Staff spaces in the core include a layered zone of three adjoined areas including a nurses’ station/administrative area, a large team room/ touchdown area, and a smaller dictation room for physicians in the back. These three connected spaces are encased in glass, which allows staff to have access to natural daylight coming in through the patient rooms. A sliding glass door between the spaces allows the team to open up the rooms for larger meetings. “There are levels of privacy and collaboration that we made as flexible as possible,” says Ridenour. Decentralized nurses’ stations are located between every two rooms throughout the hospital and between every room on the NICU floor.

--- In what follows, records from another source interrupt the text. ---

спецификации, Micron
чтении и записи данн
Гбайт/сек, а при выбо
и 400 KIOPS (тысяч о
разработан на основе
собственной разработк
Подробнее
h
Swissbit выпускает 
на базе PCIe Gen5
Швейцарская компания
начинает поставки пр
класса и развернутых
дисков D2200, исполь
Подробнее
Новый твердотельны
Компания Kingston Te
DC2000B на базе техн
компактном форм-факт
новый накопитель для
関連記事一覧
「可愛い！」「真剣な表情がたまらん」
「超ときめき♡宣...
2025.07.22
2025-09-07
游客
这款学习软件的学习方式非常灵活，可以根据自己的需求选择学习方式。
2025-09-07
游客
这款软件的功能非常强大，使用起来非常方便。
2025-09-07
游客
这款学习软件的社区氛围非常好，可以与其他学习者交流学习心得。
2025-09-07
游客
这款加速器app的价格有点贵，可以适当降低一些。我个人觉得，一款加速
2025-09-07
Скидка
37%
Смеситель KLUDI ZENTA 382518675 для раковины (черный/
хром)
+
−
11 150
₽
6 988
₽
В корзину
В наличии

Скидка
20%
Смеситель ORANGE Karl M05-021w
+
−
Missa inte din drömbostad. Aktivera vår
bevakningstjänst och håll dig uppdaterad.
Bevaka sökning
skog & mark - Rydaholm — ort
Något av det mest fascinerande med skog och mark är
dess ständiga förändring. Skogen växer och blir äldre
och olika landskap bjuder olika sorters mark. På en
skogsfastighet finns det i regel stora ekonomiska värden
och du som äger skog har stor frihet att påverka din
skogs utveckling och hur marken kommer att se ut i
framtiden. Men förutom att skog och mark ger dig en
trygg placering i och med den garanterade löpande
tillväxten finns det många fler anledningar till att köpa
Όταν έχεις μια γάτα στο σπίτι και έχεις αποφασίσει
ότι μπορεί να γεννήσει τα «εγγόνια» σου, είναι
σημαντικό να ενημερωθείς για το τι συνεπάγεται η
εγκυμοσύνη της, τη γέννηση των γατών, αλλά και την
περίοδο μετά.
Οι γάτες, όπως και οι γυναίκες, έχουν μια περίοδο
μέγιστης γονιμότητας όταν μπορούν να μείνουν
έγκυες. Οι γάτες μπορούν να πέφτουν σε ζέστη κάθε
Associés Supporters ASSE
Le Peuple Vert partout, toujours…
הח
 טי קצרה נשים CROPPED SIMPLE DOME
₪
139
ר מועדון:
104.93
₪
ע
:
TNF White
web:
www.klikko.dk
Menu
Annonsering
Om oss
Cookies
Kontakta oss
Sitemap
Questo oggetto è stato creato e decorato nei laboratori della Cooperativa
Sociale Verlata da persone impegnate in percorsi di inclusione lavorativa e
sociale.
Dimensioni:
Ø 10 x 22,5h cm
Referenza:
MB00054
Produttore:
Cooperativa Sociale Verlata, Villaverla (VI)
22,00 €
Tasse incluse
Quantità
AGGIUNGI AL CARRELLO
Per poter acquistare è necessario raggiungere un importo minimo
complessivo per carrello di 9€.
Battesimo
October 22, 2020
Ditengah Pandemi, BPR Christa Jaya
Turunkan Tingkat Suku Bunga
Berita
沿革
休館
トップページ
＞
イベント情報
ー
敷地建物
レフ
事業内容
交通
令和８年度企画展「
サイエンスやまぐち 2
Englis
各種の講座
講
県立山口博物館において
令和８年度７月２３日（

The NICU patient rooms are arranged to operate as distinct neighborhoods, with 12 rooms on the west side that can be divided into one or two neighborhoods and 38 rooms on the east side, which can be organized into two or three neighborhoods. Each neighborhood has a dedicated entry point to eliminate travel through one neighborhood to get to another. In addition, an offstage corridor is provided for staff and supplies to reduce noise levels in the patient area and minimize conflicts with family flow. “I think one thing that’s really great about our NICU is we brought all of the services to the floor, so we don’t have to transport these critically ill babies except for in very unique circumstances,” says Shaw. “By bringing the MRI and operating room to the floor, we’ve really integrated care into one location for the family.”
special delivery
Although some of the communal spaces, like the multipurpose education rooms and the family dining space, have been “sitting vacant for the time being” due to COVID-19, Shaw says, feedback on the hospitality approach has been positive.
Specifically, patients are appreciative of the privacy, large rooms, art program, an abundant light incorporated throughout—insight that confirms the organization’s decision to fill the shell floors with the women’s hospital was the right one. “[It’s] allowed us to offer the very best care for our patients in a bright and nurturing environment that prioritizes comfort, safety, and privacy,” Shaw says.